What you will do: Transcribe the entries exactly as they stand below, passing over any picture.

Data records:
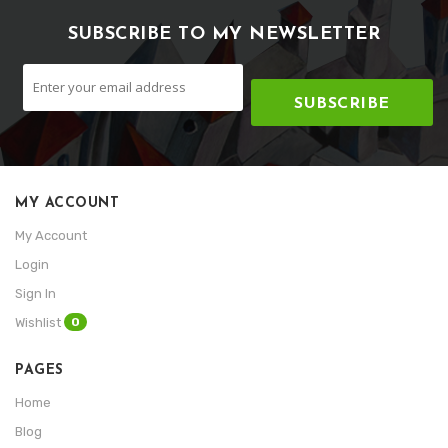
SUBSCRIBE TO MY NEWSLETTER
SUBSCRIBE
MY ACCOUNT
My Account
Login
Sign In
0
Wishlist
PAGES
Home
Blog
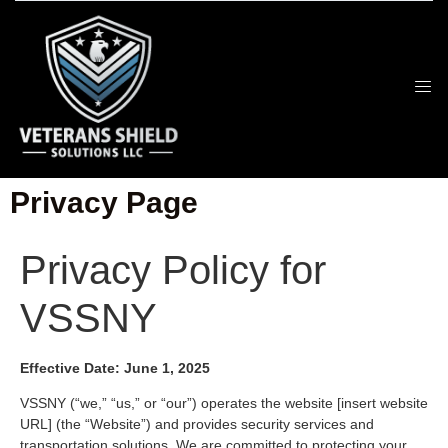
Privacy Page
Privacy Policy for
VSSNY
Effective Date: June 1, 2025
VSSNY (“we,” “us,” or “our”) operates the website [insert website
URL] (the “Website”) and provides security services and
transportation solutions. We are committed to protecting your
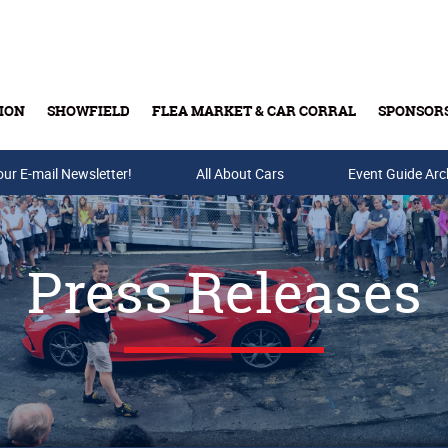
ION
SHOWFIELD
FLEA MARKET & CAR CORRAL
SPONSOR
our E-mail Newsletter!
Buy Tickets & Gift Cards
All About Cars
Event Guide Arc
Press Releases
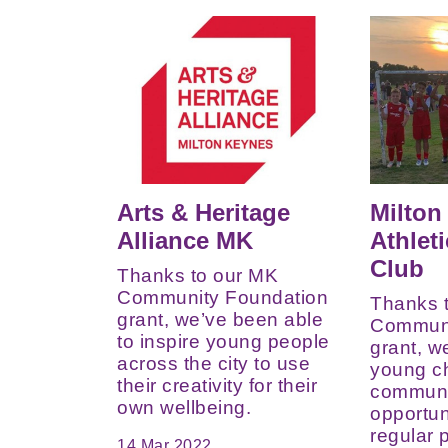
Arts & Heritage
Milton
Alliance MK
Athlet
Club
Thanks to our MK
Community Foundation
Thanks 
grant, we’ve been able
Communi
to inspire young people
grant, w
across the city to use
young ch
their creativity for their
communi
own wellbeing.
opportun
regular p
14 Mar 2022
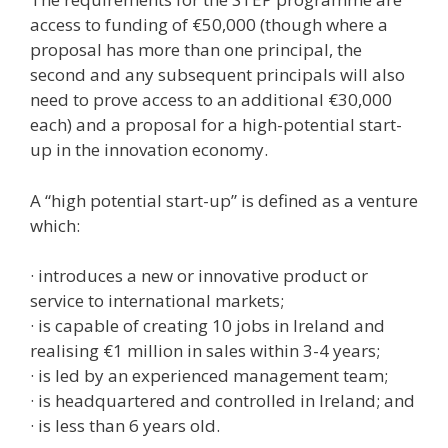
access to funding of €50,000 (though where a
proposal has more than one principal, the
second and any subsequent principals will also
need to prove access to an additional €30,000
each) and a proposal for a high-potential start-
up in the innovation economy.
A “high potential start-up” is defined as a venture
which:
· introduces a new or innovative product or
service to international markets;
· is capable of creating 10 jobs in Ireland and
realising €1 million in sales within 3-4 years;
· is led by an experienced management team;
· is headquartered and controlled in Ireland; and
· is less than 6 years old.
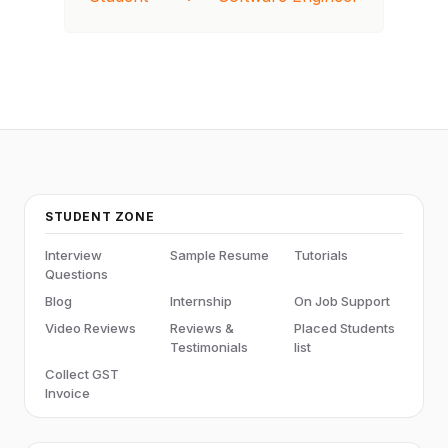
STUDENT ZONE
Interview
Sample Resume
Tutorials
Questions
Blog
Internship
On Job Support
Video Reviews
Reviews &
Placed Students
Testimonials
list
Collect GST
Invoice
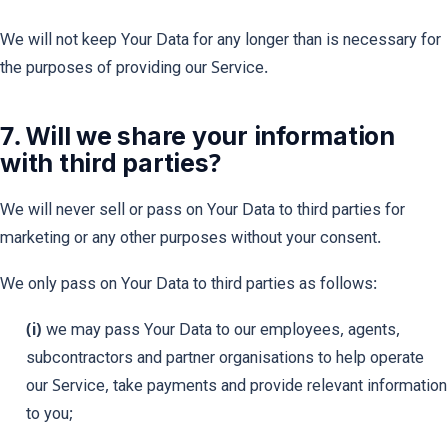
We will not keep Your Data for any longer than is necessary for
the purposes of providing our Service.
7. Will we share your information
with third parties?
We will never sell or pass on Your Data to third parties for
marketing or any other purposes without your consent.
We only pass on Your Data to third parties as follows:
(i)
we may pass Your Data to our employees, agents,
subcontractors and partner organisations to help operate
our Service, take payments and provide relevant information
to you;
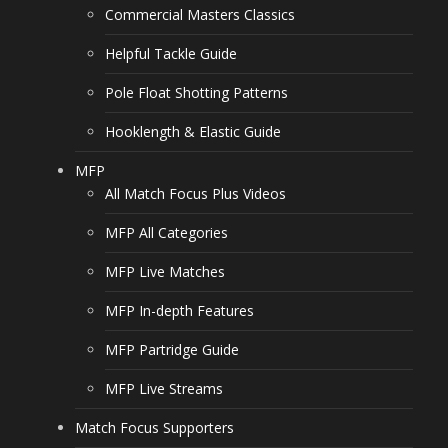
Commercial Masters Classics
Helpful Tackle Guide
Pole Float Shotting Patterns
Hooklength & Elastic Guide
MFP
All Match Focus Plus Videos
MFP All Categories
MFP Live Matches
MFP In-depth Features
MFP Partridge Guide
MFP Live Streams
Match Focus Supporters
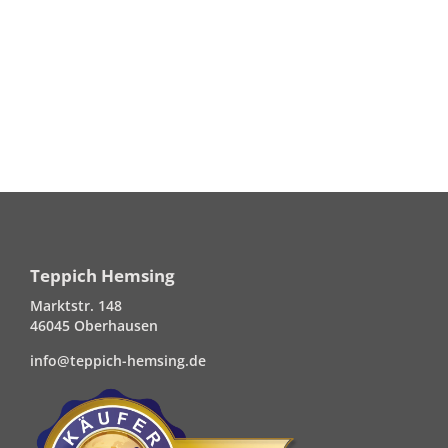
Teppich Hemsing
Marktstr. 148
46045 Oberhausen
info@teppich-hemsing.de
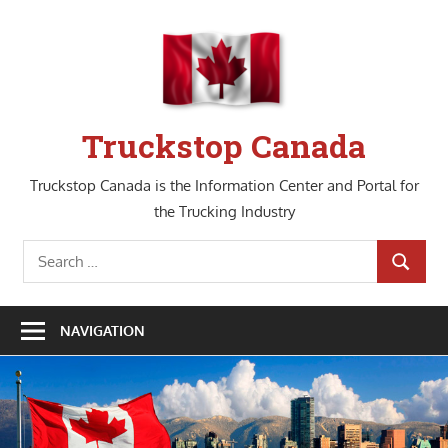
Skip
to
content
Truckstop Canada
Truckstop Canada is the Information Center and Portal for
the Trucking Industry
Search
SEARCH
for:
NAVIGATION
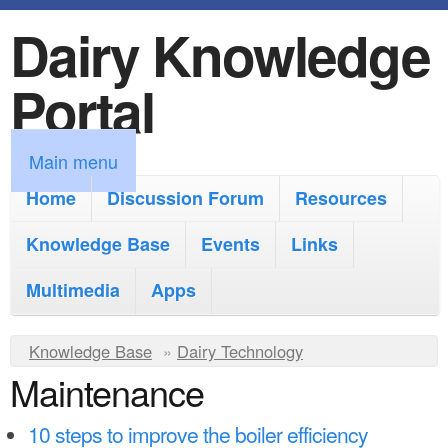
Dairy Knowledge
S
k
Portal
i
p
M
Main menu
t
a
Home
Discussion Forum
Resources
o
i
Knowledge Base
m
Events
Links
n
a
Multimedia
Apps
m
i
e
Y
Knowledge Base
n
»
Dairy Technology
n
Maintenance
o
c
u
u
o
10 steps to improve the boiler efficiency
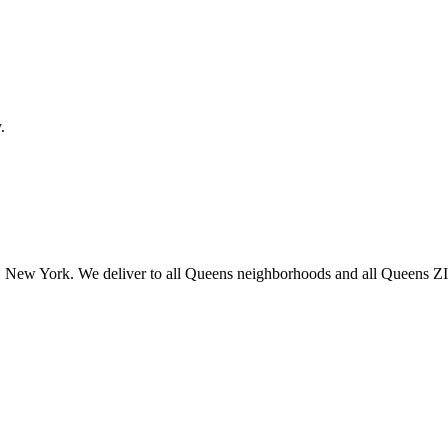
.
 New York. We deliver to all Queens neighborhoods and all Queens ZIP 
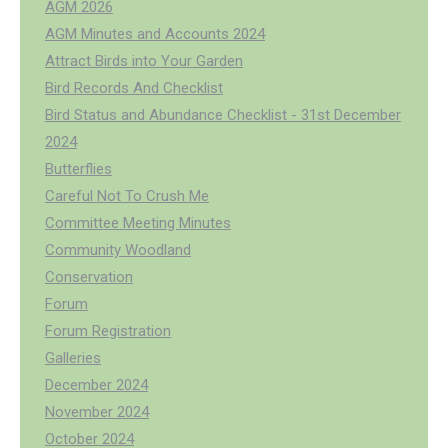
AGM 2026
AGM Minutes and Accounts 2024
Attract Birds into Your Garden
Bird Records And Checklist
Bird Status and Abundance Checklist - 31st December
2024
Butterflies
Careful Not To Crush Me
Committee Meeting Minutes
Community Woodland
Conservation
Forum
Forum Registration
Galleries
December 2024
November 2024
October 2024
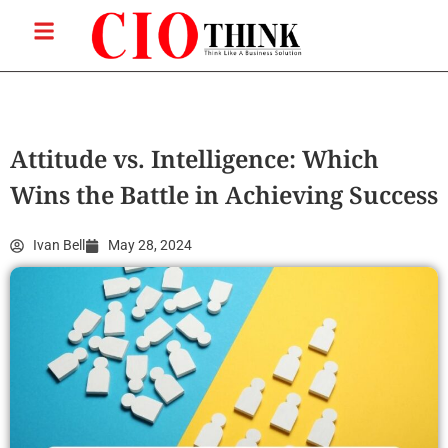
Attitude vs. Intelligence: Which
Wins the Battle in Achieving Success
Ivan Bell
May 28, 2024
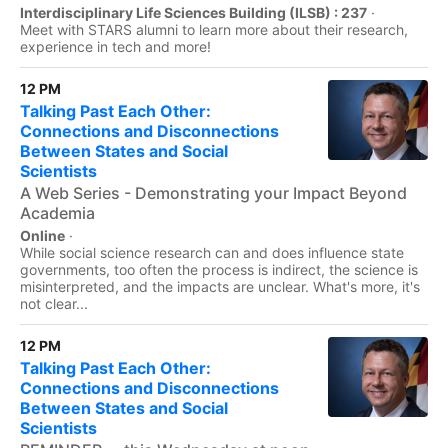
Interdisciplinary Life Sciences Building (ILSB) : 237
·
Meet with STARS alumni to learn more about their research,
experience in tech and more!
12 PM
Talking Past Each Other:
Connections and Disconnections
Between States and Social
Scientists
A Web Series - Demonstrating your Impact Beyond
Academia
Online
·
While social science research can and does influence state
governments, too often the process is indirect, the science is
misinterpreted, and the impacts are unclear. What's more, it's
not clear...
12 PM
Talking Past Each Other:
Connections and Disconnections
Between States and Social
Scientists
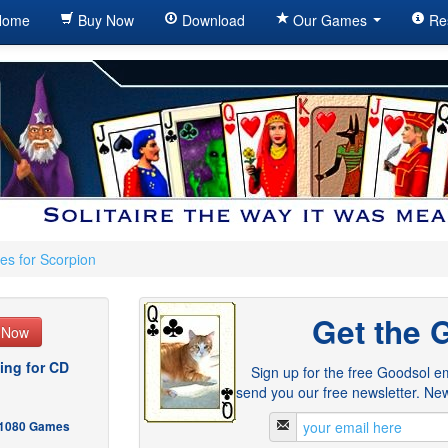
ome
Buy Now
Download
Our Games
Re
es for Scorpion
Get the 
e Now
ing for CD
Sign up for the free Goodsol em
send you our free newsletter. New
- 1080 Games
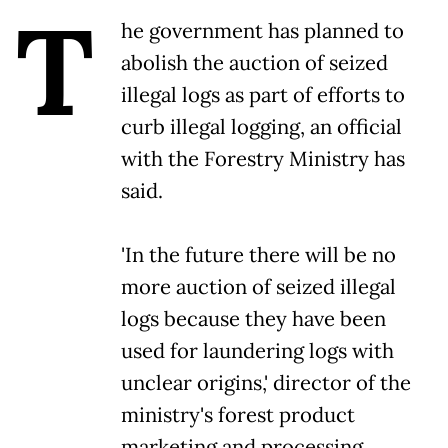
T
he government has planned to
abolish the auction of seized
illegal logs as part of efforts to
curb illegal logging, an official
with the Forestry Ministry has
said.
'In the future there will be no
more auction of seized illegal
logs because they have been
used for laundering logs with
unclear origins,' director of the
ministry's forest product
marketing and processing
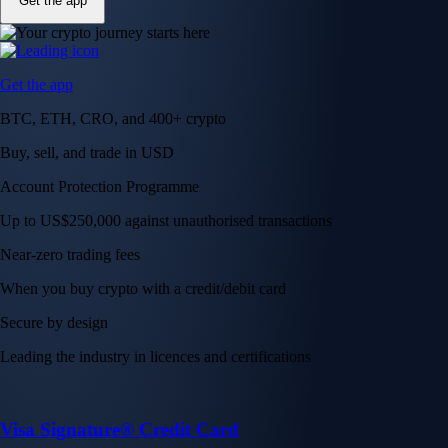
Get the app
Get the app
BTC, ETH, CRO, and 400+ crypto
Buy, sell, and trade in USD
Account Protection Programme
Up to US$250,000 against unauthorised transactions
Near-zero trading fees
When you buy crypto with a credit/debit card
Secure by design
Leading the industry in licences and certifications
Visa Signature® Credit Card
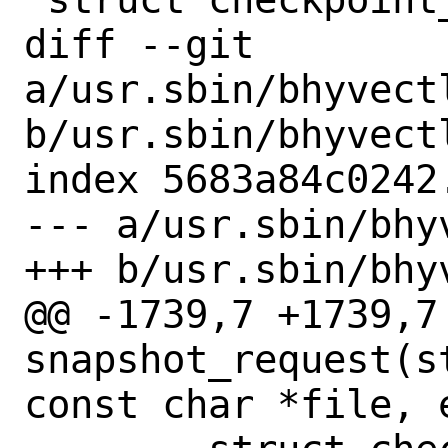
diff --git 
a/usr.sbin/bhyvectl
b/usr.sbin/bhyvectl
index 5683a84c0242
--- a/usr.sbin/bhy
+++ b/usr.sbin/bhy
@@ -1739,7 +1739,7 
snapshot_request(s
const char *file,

Exercise result:
SUBSCRIBE TO MY NEWSLETTER
SUBSCRIBE
MY ACCOUNT
My Account
Login
Sign In
0
Wishlist
PAGES
Home
Blog
Privacy Page
Privacy Policy for
VSSNY
Effective Date: June 1, 2025
VSSNY (“we,” “us,” or “our”) operates the website [insert website
URL] (the “Website”) and provides security services and
transportation solutions. We are committed to protecting your
ION
SHOWFIELD
FLEA MARKET & CAR CORRAL
SPONSOR
our E-mail Newsletter!
Buy Tickets & Gift Cards
All About Cars
Event Guide Arc
Press Releases
Arts & Heritage
Milton
Alliance MK
Athlet
Club
Thanks to our MK
Community Foundation
Thanks 
grant, we’ve been able
Communi
to inspire young people
grant, w
across the city to use
young ch
their creativity for their
communi
own wellbeing.
opportun
regular p
14 Mar 2022
access to funding of €50,000 (though where a
proposal has more than one principal, the
second and any subsequent principals will also
need to prove access to an additional €30,000
each) and a proposal for a high-potential start-
up in the innovation economy.
A “high potential start-up” is defined as a venture
which:
· introduces a new or innovative product or
service to international markets;
· is capable of creating 10 jobs in Ireland and
realising €1 million in sales within 3-4 years;
· is led by an experienced management team;
· is headquartered and controlled in Ireland; and
· is less than 6 years old.
STUDENT ZONE
Interview
Sample Resume
Tutorials
Questions
Blog
Internship
On Job Support
Video Reviews
Reviews &
Placed Students
Testimonials
list
Collect GST
Invoice
We will not keep Your Data for any longer than is necessary for
the purposes of providing our Service.
7. Will we share your information
with third parties?
We will never sell or pass on Your Data to third parties for
marketing or any other purposes without your consent.
We only pass on Your Data to third parties as follows:
(i)
we may pass Your Data to our employees, agents,
subcontractors and partner organisations to help operate
our Service, take payments and provide relevant information
to you;
Commercial Masters Classics
Helpful Tackle Guide
Pole Float Shotting Patterns
Hooklength & Elastic Guide
MFP
All Match Focus Plus Videos
MFP All Categories
MFP Live Matches
MFP In-depth Features
MFP Partridge Guide
MFP Live Streams
Match Focus Supporters
Teppich Hemsing
Marktstr. 148
46045 Oberhausen
info@teppich-hemsing.de
Skip
to
content
Truckstop Canada
Truckstop Canada is the Information Center and Portal for
the Trucking Industry
Search
SEARCH
for:
NAVIGATION
Dairy Knowledge
S
k
Portal
i
p
M
Main menu
t
a
Home
Discussion Forum
Resources
o
i
Knowledge Base
m
Events
Links
n
a
Multimedia
Apps
m
i
e
Y
Knowledge Base
n
»
Dairy Technology
n
Maintenance
o
c
u
u
o
10 steps to improve the boiler efficiency
.
 New York. We deliver to all Queens neighborhoods and all Queens ZIP 
AGM 2026
AGM Minutes and Accounts 2024
Attract Birds into Your Garden
Bird Records And Checklist
Bird Status and Abundance Checklist - 31st December
2024
Butterflies
Careful Not To Crush Me
Committee Meeting Minutes
Community Woodland
Conservation
Forum
Forum Registration
Galleries
December 2024
November 2024
October 2024
Attitude vs. Intelligence: Which
Wins the Battle in Achieving Success
Ivan Bell
May 28, 2024
Interdisciplinary Life Sciences Building (ILSB) : 237
·
Meet with STARS alumni to learn more about their research,
experience in tech and more!
12 PM
Talking Past Each Other:
Connections and Disconnections
Between States and Social
Scientists
A Web Series - Demonstrating your Impact Beyond
Academia
Online
·
While social science research can and does influence state
governments, too often the process is indirect, the science is
misinterpreted, and the impacts are unclear. What's more, it's
not clear...
12 PM
Talking Past Each Other:
Connections and Disconnections
Between States and Social
Scientists
ome
Buy Now
Download
Our Games
Re
es for Scorpion
Get the 
e Now
ing for CD
Sign up for the free Goodsol em
send you our free newsletter. New
- 1080 Games
T
he government has planned to
abolish the auction of seized
illegal logs as part of efforts to
curb illegal logging, an official
with the Forestry Ministry has
said.
'In the future there will be no
more auction of seized illegal
logs because they have been
used for laundering logs with
unclear origins,' director of the
ministry's forest product
marketing and processing
Get the app
Get the app
BTC, ETH, CRO, and 400+ crypto
Buy, sell, and trade in USD
Account Protection Programme
Up to US$250,000 against unauthorised transactions
Near-zero trading fees
When you buy crypto with a credit/debit card
Secure by design
Leading the industry in licences and certifications
Visa Signature® Credit Card
diff --git 
a/usr.sbin/bhyvectl
b/usr.sbin/bhyvectl
index 5683a84c0242
--- a/usr.sbin/bhy
+++ b/usr.sbin/bhy
@@ -1739,7 +1739,7 
snapshot_request(s
const char *file,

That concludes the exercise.